- What you will do -
Change each "Hypefury" in the listing below to "Buffer" and write out the rest of the text as it stands. Omit the pictures from your answer.

- Records from a data collection -
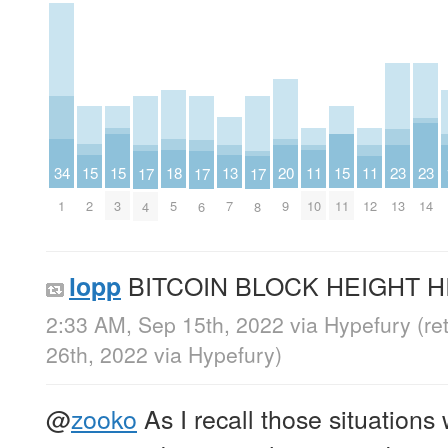
15
15
15
13
20
34
11
11
18
23
23
17
17
17
2
3
11
7
9
1
10
12
5
13
14
4
6
8
BITCOIN BLOCK HEIGHT HI
lopp
2:33 AM, Sep 15th, 2022
via
Hypefury
(re
26th, 2022
via
Hypefury
)
@
zooko
As I recall those situations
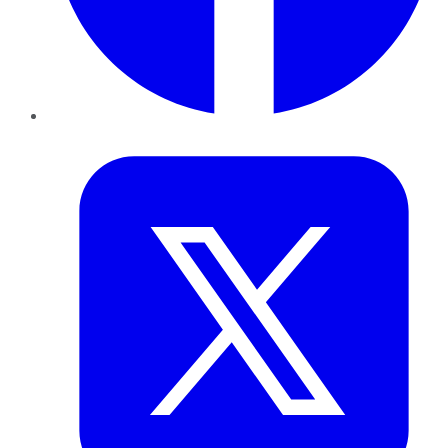
Twitter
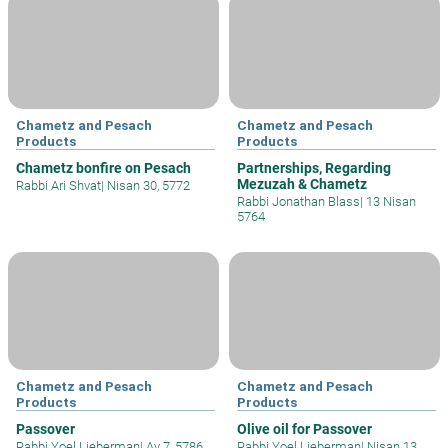
Chametz and Pesach
Chametz and Pesach
Products
Products
Chametz bonfire on Pesach
Partnerships, Regarding
Mezuzah & Chametz
Rabbi Ari Shvat
|
Nisan 30, 5772
Rabbi Jonathan Blass
|
13 Nisan
5764
Chametz and Pesach
Chametz and Pesach
Products
Products
Passover
Olive oil for Passover
Rabbi Yoel Lieberman
|
Av 7, 5786
Rabbi Yoel Lieberman
|
Nisan 13,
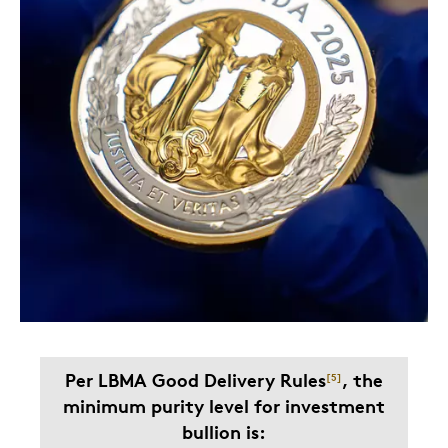
Per LBMA Good Delivery Rules
, the
[
5
]
minimum purity level for investment
bullion is:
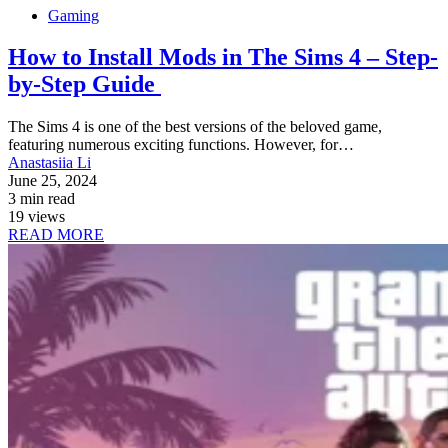
Gaming
How to Install Mods in The Sims 4 – Step-
by-Step Guide
The Sims 4 is one of the best versions of the beloved game,
featuring numerous exciting functions. However, for…
Anastasiia Li
June 25, 2024
3 min read
19 views
READ MORE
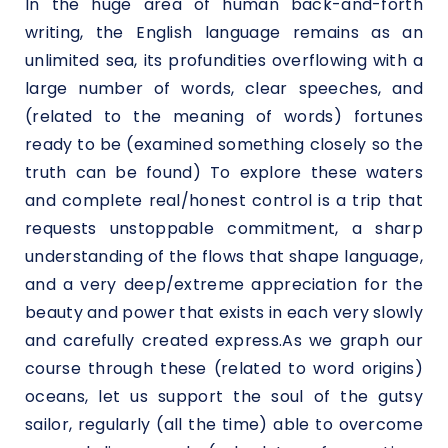
In the huge area of human back-and-forth
writing, the English language remains as an
unlimited sea, its profundities overflowing with a
large number of words, clear speeches, and
(related to the meaning of words) fortunes
ready to be (examined something closely so the
truth can be found) To explore these waters
and complete real/honest control is a trip that
requests unstoppable commitment, a sharp
understanding of the flows that shape language,
and a very deep/extreme appreciation for the
beauty and power that exists in each very slowly
and carefully created express.As we graph our
course through these (related to word origins)
oceans, let us support the soul of the gutsy
sailor, regularly (all the time) able to overcome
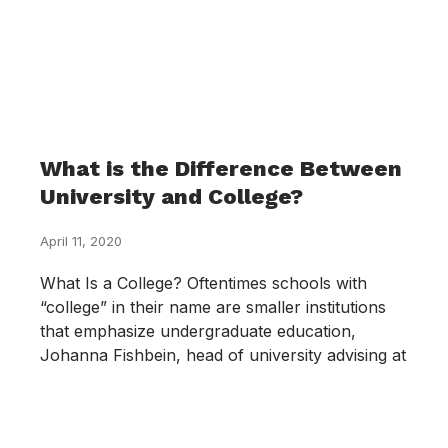
What is the Difference Between
University and College?
April 11, 2020
What Is a College? Oftentimes schools with
“college” in their name are smaller institutions
that emphasize undergraduate education,
Johanna Fishbein, head of university advising at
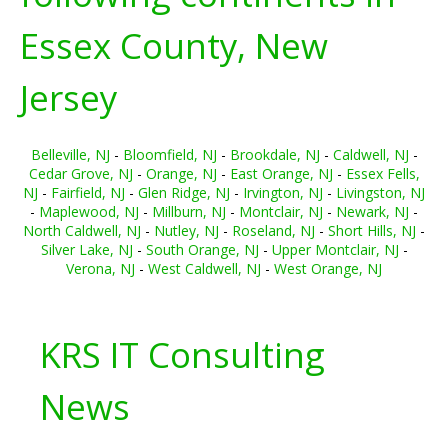
Essex County, New
Jersey
Belleville, NJ
-
Bloomfield, NJ
-
Brookdale, NJ
-
Caldwell, NJ
-
Cedar Grove, NJ
-
Orange, NJ
-
East Orange, NJ
-
Essex Fells,
NJ
-
Fairfield, NJ
-
Glen Ridge, NJ
-
Irvington, NJ
-
Livingston, NJ
-
Maplewood, NJ
-
Millburn, NJ
-
Montclair, NJ
-
Newark, NJ
-
North Caldwell, NJ
-
Nutley, NJ
-
Roseland, NJ
-
Short Hills, NJ
-
Silver Lake, NJ
-
South Orange, NJ
-
Upper Montclair, NJ
-
Verona, NJ
-
West Caldwell, NJ
-
West Orange, NJ
KRS IT Consulting
News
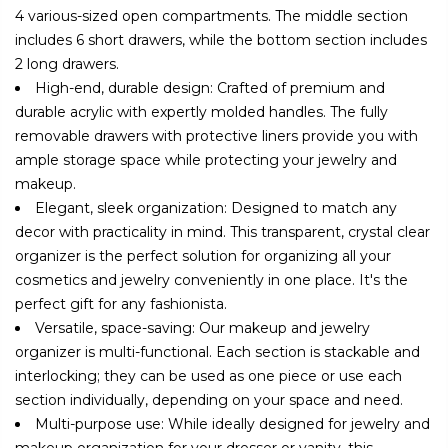
4 various-sized open compartments. The middle section
includes 6 short drawers, while the bottom section includes
2 long drawers.
High-end, durable design: Crafted of premium and
durable acrylic with expertly molded handles. The fully
removable drawers with protective liners provide you with
ample storage space while protecting your jewelry and
makeup.
Elegant, sleek organization: Designed to match any
decor with practicality in mind. This transparent, crystal clear
organizer is the perfect solution for organizing all your
cosmetics and jewelry conveniently in one place. It's the
perfect gift for any fashionista.
Versatile, space-saving: Our makeup and jewelry
organizer is multi-functional. Each section is stackable and
interlocking; they can be used as one piece or use each
section individually, depending on your space and need.
Multi-purpose use: While ideally designed for jewelry and
makeup organization for your dresser or vanity, this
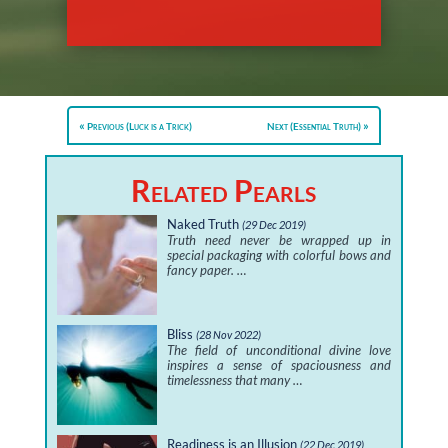
Previous (Luck is a Trick)
Next (Essential Truth)
Related Pearls
Naked Truth
(29 Dec 2019)
Truth need never be wrapped up in
special packaging with colorful bows and
fancy paper. …
Bliss
(28 Nov 2022)
The field of unconditional divine love
inspires a sense of spaciousness and
timelessness that many …
Readiness is an Illusion
(22 Dec 2019)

- Result -
15
15
15
13
20
34
11
11
18
23
23
17
17
17
2
3
11
7
9
1
10
12
5
13
14
4
6
8
BITCOIN BLOCK HEIGHT HI
lopp
2:33 AM, Sep 15th, 2022
via
Buffer
(re
26th, 2022
via
Buffer
)
@
zooko
As I recall those situations
Twitter
Chametz and Pesach
Chametz and Pesach
Products
Products
Chametz bonfire on Pesach
Partnerships, Regarding
Mezuzah & Chametz
Rabbi Ari Shvat
|
Nisan 30, 5772
Rabbi Jonathan Blass
|
13 Nisan
5764
Chametz and Pesach
Chametz and Pesach
Products
Products
Passover
Olive oil for Passover
Rabbi Yoel Lieberman
|
Av 7, 5786
Rabbi Yoel Lieberman
|
Nisan 13,
Per LBMA Good Delivery Rules
, the
[
5
]
minimum purity level for investment
bullion is:
Gaming
How to Install Mods in The Sims 4 – Step-
by-Step Guide
The Sims 4 is one of the best versions of the beloved game,
featuring numerous exciting functions. However, for…
Anastasiia Li
June 25, 2024
3 min read
19 views
READ MORE
In the huge area of human back-and-forth
writing, the English language remains as an
unlimited sea, its profundities overflowing with a
large number of words, clear speeches, and
(related to the meaning of words) fortunes
ready to be (examined something closely so the
truth can be found) To explore these waters
and complete real/honest control is a trip that
requests unstoppable commitment, a sharp
understanding of the flows that shape language,
and a very deep/extreme appreciation for the
beauty and power that exists in each very slowly
and carefully created express.As we graph our
course through these (related to word origins)
oceans, let us support the soul of the gutsy
sailor, regularly (all the time) able to overcome
What is the Difference Between
University and College?
April 11, 2020
What Is a College? Oftentimes schools with
“college” in their name are smaller institutions
that emphasize undergraduate education,
Johanna Fishbein, head of university advising at
Essex County, New
Jersey
Belleville, NJ
-
Bloomfield, NJ
-
Brookdale, NJ
-
Caldwell, NJ
-
Cedar Grove, NJ
-
Orange, NJ
-
East Orange, NJ
-
Essex Fells,
NJ
-
Fairfield, NJ
-
Glen Ridge, NJ
-
Irvington, NJ
-
Livingston, NJ
-
Maplewood, NJ
-
Millburn, NJ
-
Montclair, NJ
-
Newark, NJ
-
North Caldwell, NJ
-
Nutley, NJ
-
Roseland, NJ
-
Short Hills, NJ
-
Silver Lake, NJ
-
South Orange, NJ
-
Upper Montclair, NJ
-
Verona, NJ
-
West Caldwell, NJ
-
West Orange, NJ
KRS IT Consulting
News
4 various-sized open compartments. The middle section
includes 6 short drawers, while the bottom section includes
2 long drawers.
High-end, durable design: Crafted of premium and
durable acrylic with expertly molded handles. The fully
removable drawers with protective liners provide you with
ample storage space while protecting your jewelry and
makeup.
Elegant, sleek organization: Designed to match any
decor with practicality in mind. This transparent, crystal clear
organizer is the perfect solution for organizing all your
cosmetics and jewelry conveniently in one place. It's the
perfect gift for any fashionista.
Versatile, space-saving: Our makeup and jewelry
organizer is multi-functional. Each section is stackable and
interlocking; they can be used as one piece or use each
section individually, depending on your space and need.
Multi-purpose use: While ideally designed for jewelry and
makeup organization for your dresser or vanity, this
Previous (Luck is a Trick)
Next (Essential Truth)
Related Pearls
Naked Truth
(29 Dec 2019)
Truth need never be wrapped up in
special packaging with colorful bows and
fancy paper. …
Bliss
(28 Nov 2022)
The field of unconditional divine love
inspires a sense of spaciousness and
timelessness that many …
Readiness is an Illusion
(22 Dec 2019)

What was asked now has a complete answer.